> **WORK TO BE COMPLETED**:
Print the lines below word for word, leaving out the pictures.

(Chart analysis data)
++++++++

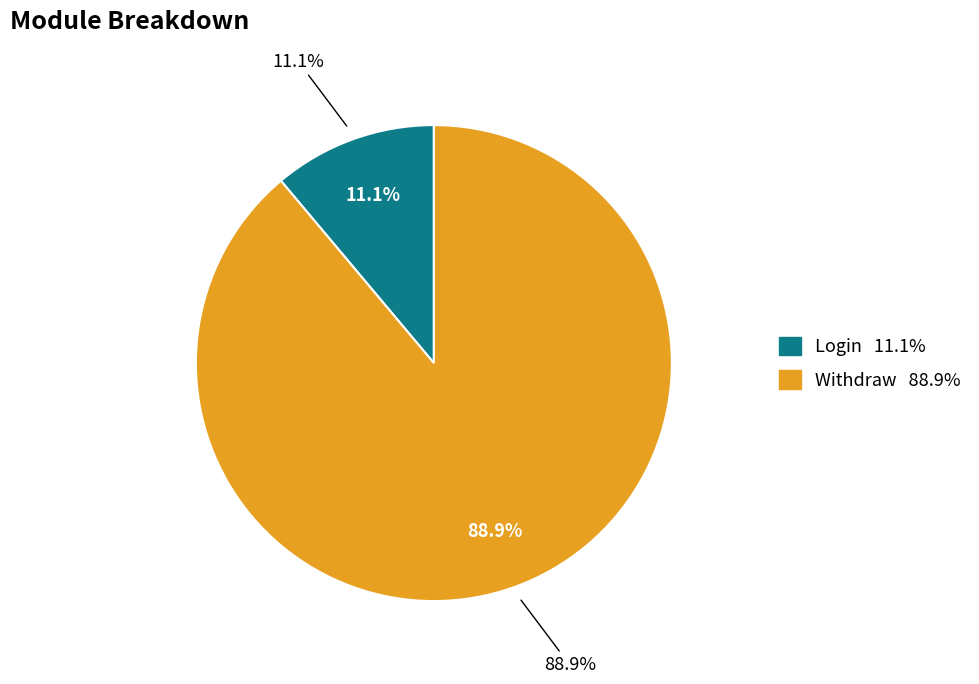

Which slice represents more than half of the pie?

Withdraw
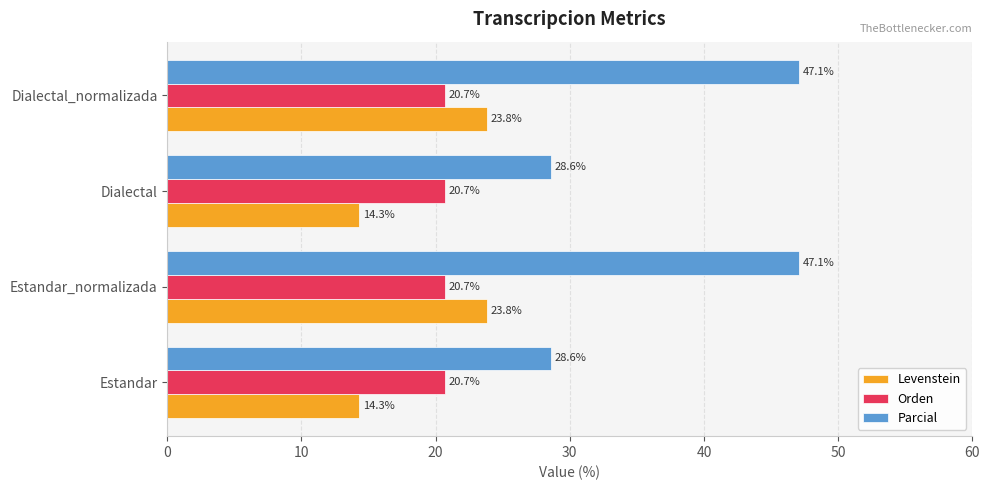

Rank the series at Estandar from lowest to highest value.

Levenstein, Orden, Parcial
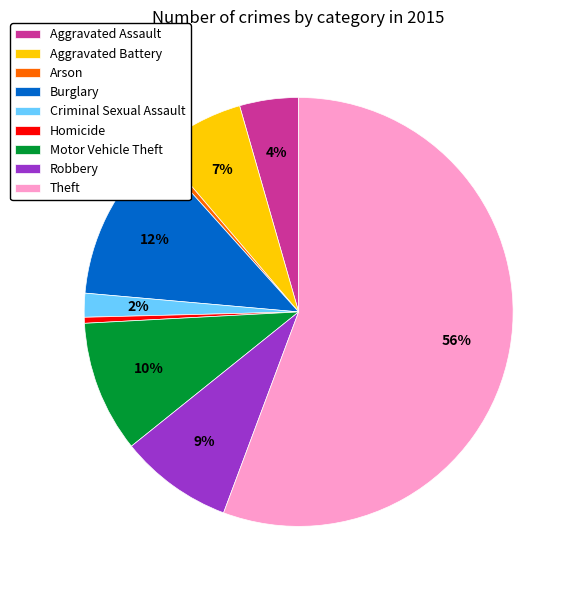

True or false: Theft accounts for 61% of the total.

False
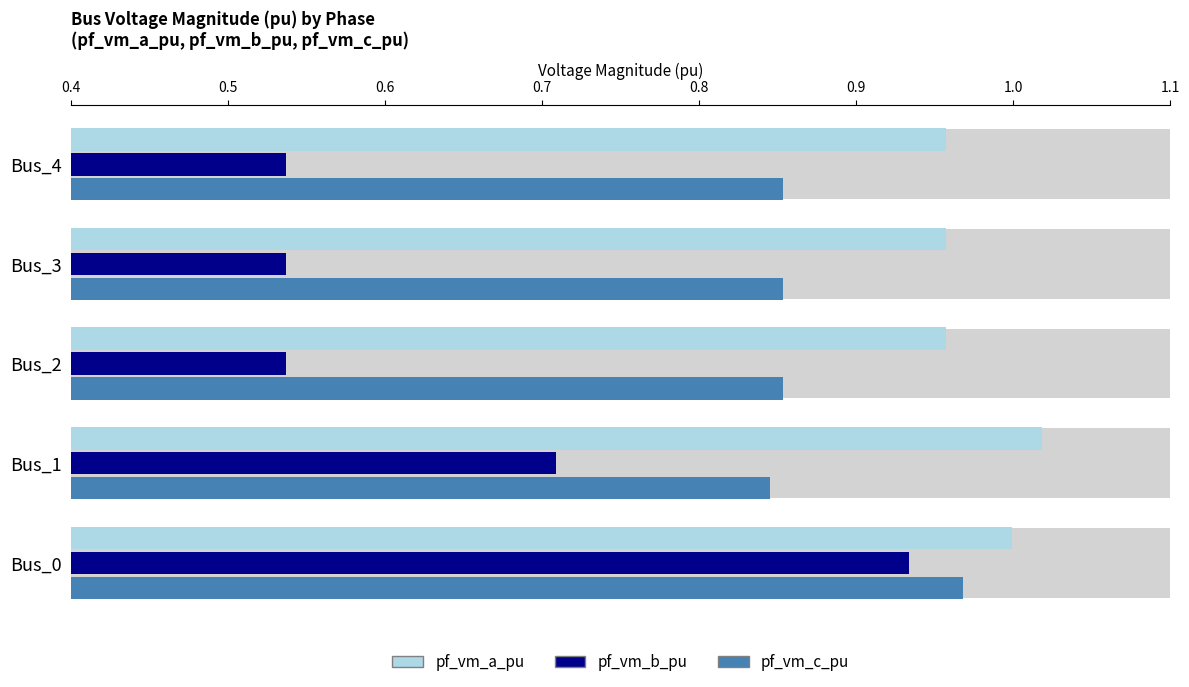

How many bars are there in total?

15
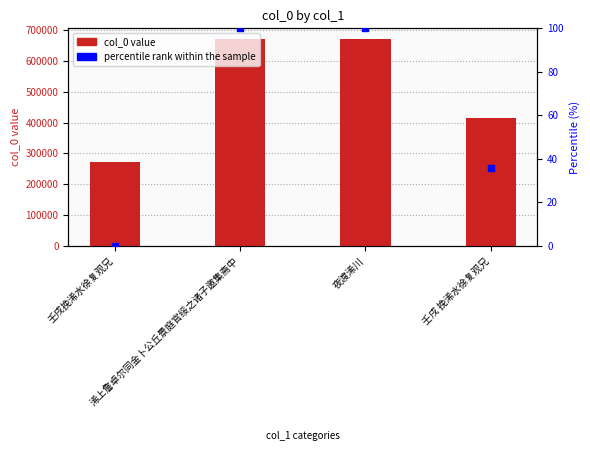

Which series contains the lowest Y value?

percentile rank within the sample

++++++++

> **FINISHED EXERCISE**:
Which slice represents more than half of the pie?

Withdraw

Rank the series at Estandar from lowest to highest value.

Levenstein, Orden, Parcial

True or false: Theft accounts for 61% of the total.

False

How many bars are there in total?

15

Which series contains the lowest Y value?

percentile rank within the sample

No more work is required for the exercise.